銀二の顎が引き締まる。ルミナの瞳が冷たく光った。ジーンが無言で頷く。


「彼らは言う、“削除”が名分だ。だが裏では、日本の“再起不能化”を狙っている。主要なインフラと、創作基盤を破壊し、長年かけて築かれた影響力を一挙に潰す――それが本当の狙いだ」



ピノンの手が震えた。スクリーンには、外交メモや極秘通信の断片が表示される。そこに書かれた論調は冷徹で計算高い。
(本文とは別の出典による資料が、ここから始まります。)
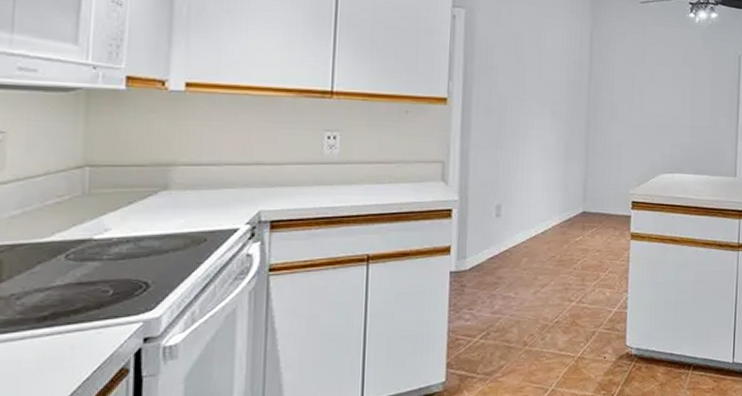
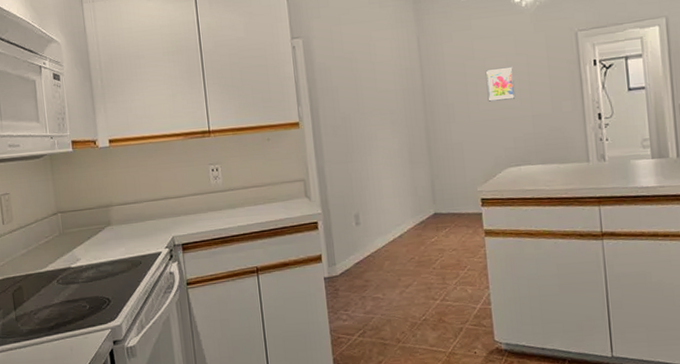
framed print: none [652,75,679,108] -> present [485,66,516,102]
「つまり核の発射は、ウイルス除去という“建前”で国際決議を正当化し、実行されれば日本の主要都市、産業、文化基盤を一度に瓦解させる計画――一部の勢力による“地政学的な再編”だ」



ルミナが小さく笑うような声を漏らした。


「酷い話ね。文化まで消し去ろうなんて」


ブレイズの拳が机に落ちるような音を立てた。


「自分たちの“尊厳”のために他国を壊すってのか。ふざけんなよ」


ジーンが冷静にモニターへ視線を戻す。


「しかも手口は巧妙だ。ウイルスとサーバーという“見えない脅威”を盾にすれば、国際的な合意も取りやすい。テクノロジーの盲点を突いた、極めて計算された一手だよ」


「これを止めるには――」


銀二が言葉を詰まらせる。ピノンは首を振った。


「止めるのは容易しゃない。だが動くしかない。公にすれば、国際情勢はさらに悪化する。だから俺たちは、裏で出来ることをやる」


その場に沈黙が訪れる。全員が己の役割を静かに受け止めた。目の前のスクリーンに映るのは、もはやゲームの勝敗だけではない。文化と人々の暮らし、未来そのものを賭けた闘いだった。


ピノンは最後に言った。


「エンガがゼクスを止める――それがまず、ここから始まる。手段は選べない。ただ、やるんだ」


窓の外、ほんの一瞬だけ夕陽が顔を出し、彼らの影を長く伸ばした。世界の決断は、もう後戻りできないところまで来ている。